STADTBILD

In Deutschland steigt die xenophobe Gewalt.

Bundeskanzler Friedrich Merz scheint ›fremdländisch aussehende‹ Männer als Problem ausgemacht zu haben. Sexualisierte ›Messermänner‹ betrachten wohl in seiner Vorstellung Frauen als ihr Eigentum, bedrängen und vergewaltigen ›unsere Töchter‹. Deshalb sorgt sich Merz um das deutsche STADTBILD: »[…] Aber wir haben natürlich immer im Stadtbild noch dieses Problem, und deswegen ist der Bundesinnenminister ja auch dabei, jetzt in sehr großem Umfang auch Rückführungen zu ermöglichen und durchzuführen.« (14.10.). Eine Bekräftigung des AfD-Versprechens der sogenannten REMIGRATION. Das Bild von einem gereinigten Deutschland ist der Ausdruck eines völkischen Verständnisses dieses Landes. Nach Merz‘ Ansage leben bei uns Menschen, die bleiben dürfen, während andere aus dem »Stadtbild« und überhaupt aus Deutschland entfernt gehören. 

Viel bedrückender ist meines Erachtens die wachsende Armut und die damit verbundene Obdachlosigkeit im öffentlichen Raum.
Das mag dem ehemaligen BlackRock-Mann und Millionär bislang noch nicht aufgefallen sein. Seit der »Agenda 2010« werden Kranke, Arbeitslose und Obdachlose bekämpft. Helfen hier im aktuellen politischen Klima und in einer entsolidarisierten Gesellschaft vielleicht besser auch Abschiebungen? Für ein schönes STADTBILD?

KACKWURST

Darf KACKWURST noch KACKWURST heißen? 

Fleischalternativen liegen im Trend. Doch Begriffe wie »Veggie-Schnitzel« könnten bald verschwinden. Denn das Europaparlament will Bezeichnungen wie »Veggie-Wurst« verbieten lassen. Auch Begriffe wie »Steak« oder »Burger« sollen dem Willen einer Mehrheit der Abgeordneten zufolge künftig nur noch für tierische Lebensmittel verwendet werden dürfen. Denn das Volk ist blöde. Verwechslungsgefahr! Eine Mehrheit der christlich-konservativen Mehrheits-Fraktion um die deutschen ›Verbotsparteien‹ CDU-CSU stimmte kürzlich im Europaparlament für eine entsprechende Gesetzesänderung (08.10.). Auch Bundeskanzler Friedrich Merz hatte den Antrag befürwortet. Die EU-Staaten müssen noch dem Vorhaben zustimmen, damit die Vorgaben in Kraft treten können.
Also: Kackwurst kann auch zukünftig verwendet werden, da tierisch. Hackschnitzel, Fleischtomate oder Fruchtfleisch dagegen gehen gar nicht mehr. Und wie wäre es mit »Veggie-Kitzel«? 

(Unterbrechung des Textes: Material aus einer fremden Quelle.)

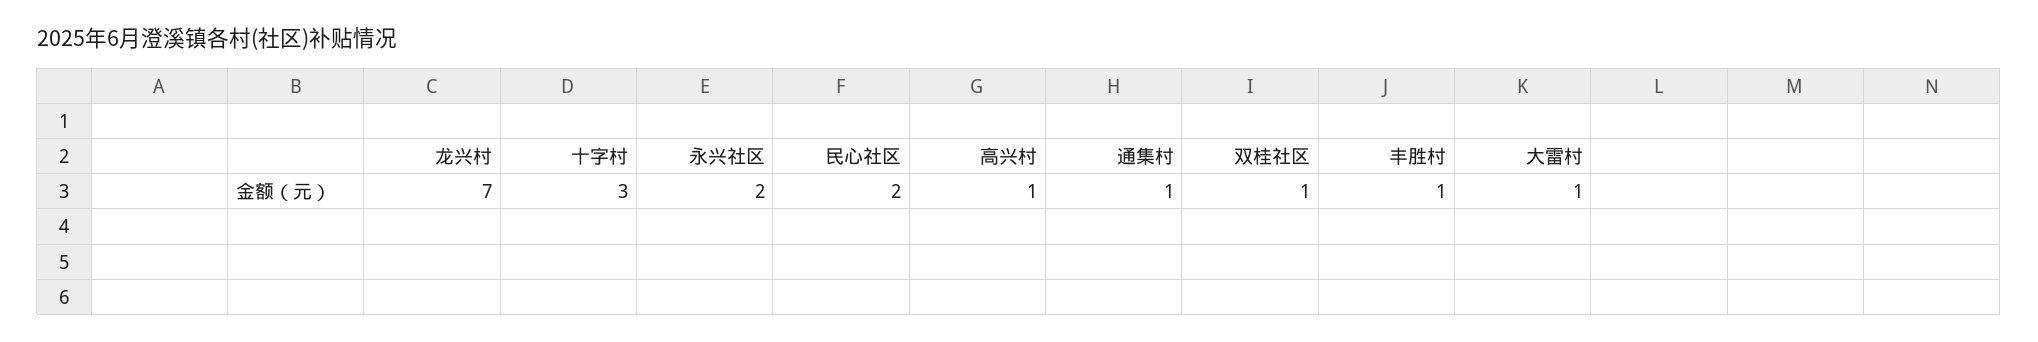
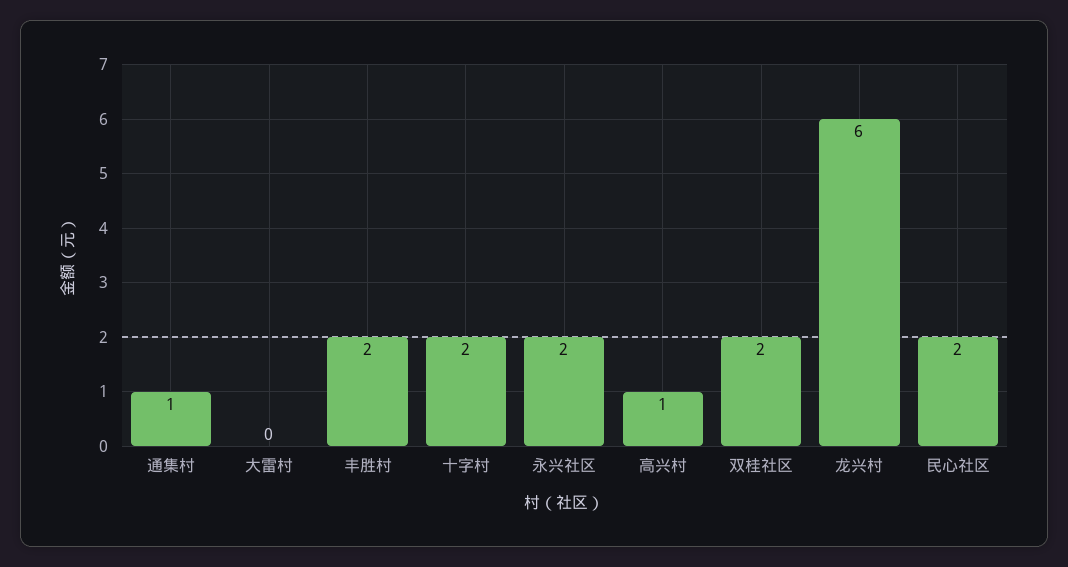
  {
-   "龙兴村": 7,
+   "龙兴村": 6,
-   "十字村": 3,
+   "十字村": 2,
    "永兴社区": 2,
    "民心社区": 2,
    "高兴村": 1,
    "通集村": 1,
-   "双桂社区": 1,
+   "双桂社区": 2,
-   "丰胜村": 1,
+   "丰胜村": 2,
-   "大雷村": 1
+   "大雷村": 0
  }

Eines der brennendsten Probleme Europas ist endlich gelöst. In Dankbarkeit. O heiliger Sankt Markus.

Mahlzeit! Plakatiert am Potsdamer Platz (im Frühjahr 2018).

KOSTRZYN NAD ODRĄ 

Fahrt mit der Niederbarnimer Eisenbahn − NEB, RB26 − nach KOSTRZYN NAD ODRĄ (Polen/ 03.10.). Die Kleinstadt liegt
in der Wojewodschaft Lebus. Das ehemals deutsche Küstrin, bis 1928 Cüstrin geschrieben, hieß bis Ende 2003 nur Kostrzyn.
Das Stadtgebiet erstreckte sich bis 1945 über beide Ufer der ODRA (Oder). Der nordöstlich der WARTA (Warthe) gelegene ehemalige Stadtteil Küstrin-Neustadt bildet heute das Zentrum der Stadt Kostrzyn nad Odrą. Bis 1907 war er bekannt als Kurze-Vorstadt.

Die preußische Festungsruine und ehemalige Altstadt befindet sich auf einer Halbinsel am Zusammenfluss von Odra und Warta. Bekannt wurde Küstrin durch die Hinrichtung des Leutnants Hans Hermann von KATTE (1704–1730), eines Jugendfreundes des Kronprinzen Friedrich, nach der ›Fahnenflucht‹ beider.

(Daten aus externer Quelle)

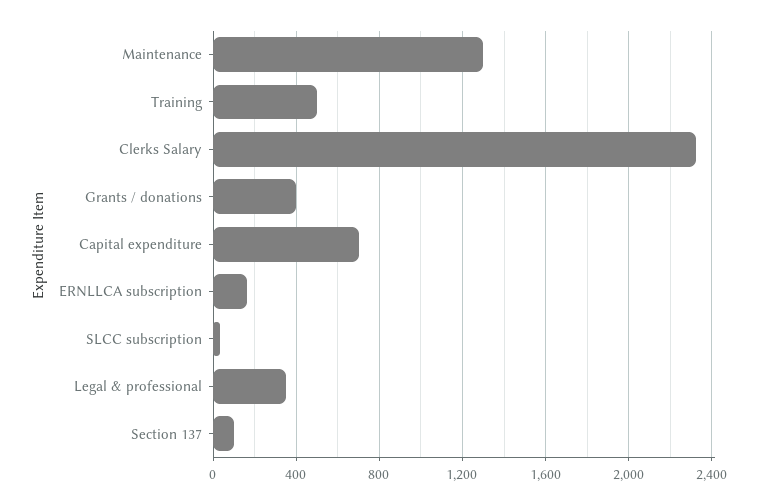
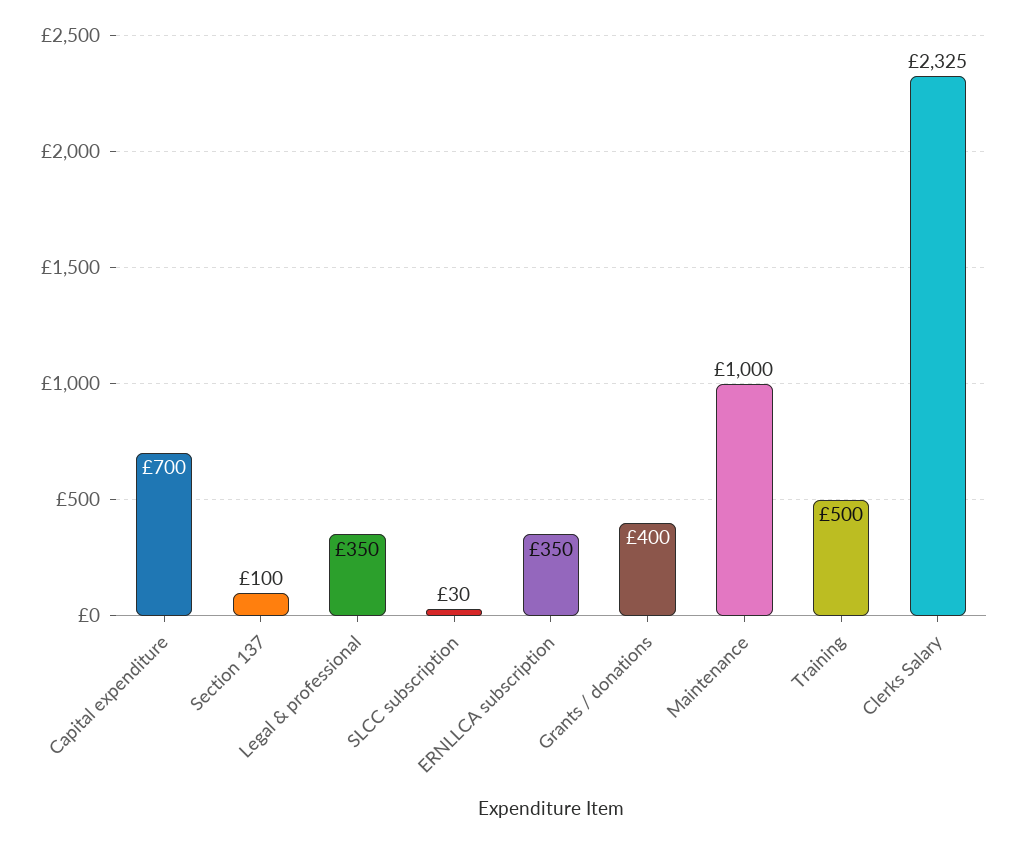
  {
-   "Maintenance": 1300,
+   "Maintenance": 1000,
    "Training": 500,
    "Clerks Salary": 2325,
    "Grants / donations": 400,
    "Capital expenditure": 700,
-   "ERNLLCA subscription": 150,
+   "ERNLLCA subscription": 350,
    "SLCC subscription": 30,
    "Legal & professional": 350,
    "Section 137": 100
  }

Im Zweiten Weltkrieg gelang der Roten Armee bei der ›Weichsel-Oder-Operation‹ Ende Januar 1945 stellenweise das Über-
schreiten der Oder. In der aussichtslosen militärischen Lage erklärte die fanatisierte deutsche Militärführung Küstrin am 29. Januar 1945 erneut zur Festung, um sie ›bis zum letzten Blutstropfen‹ (also bis zur völligen Vernichtung) verteidigen zu lassen. Die Ein-
wohner der östlichen Stadtteile wurden in der Folge am 19. Februar 1945 glücklicherweise evakuiert. Bei den schweren Kämpfen
um Küstrin von Mitte bis Ende März 1945 wurde die Altstadt beinahe gänzlich zerstört. Küstrin war neben dem niederschlesischen Glogau die am schwersten zerstörte Stadt im Osten Deutschlands. Tausende deutsche Soldaten starben bei den Gefechten um Küstrin (Schätzungen gehen von bis zu 10.000 Toten aus). Der bei Küstrin geschaffene Brückenkopf wurde am 16. April 1945 zum wichtigsten Ausgangspunkt der sowjetischen Offensive auf die »Hauptstadt der Bestie«, auf Berlin.

In allen Publikationen wird die zerstörte Altstadt Küstrins als das »Pompei des Nordens« bezeichnet. Das ist falsch. Denn Küstrin war nicht durch eine Naturkatastrophe zerstört worden. Der Titel ›Karthago des Nordens‹ wäre richtig. Das wurde im dritten und letzten Punischen Krieg dem Erdboden gleich gemacht: »Ceterum censeo Carthaginem delendam esse/ Übrigens bin ich der Meinung, dass Karthago zerstört werden muss (Marcus Porcius Cato, der Ältere, 150 v. Chr.)«.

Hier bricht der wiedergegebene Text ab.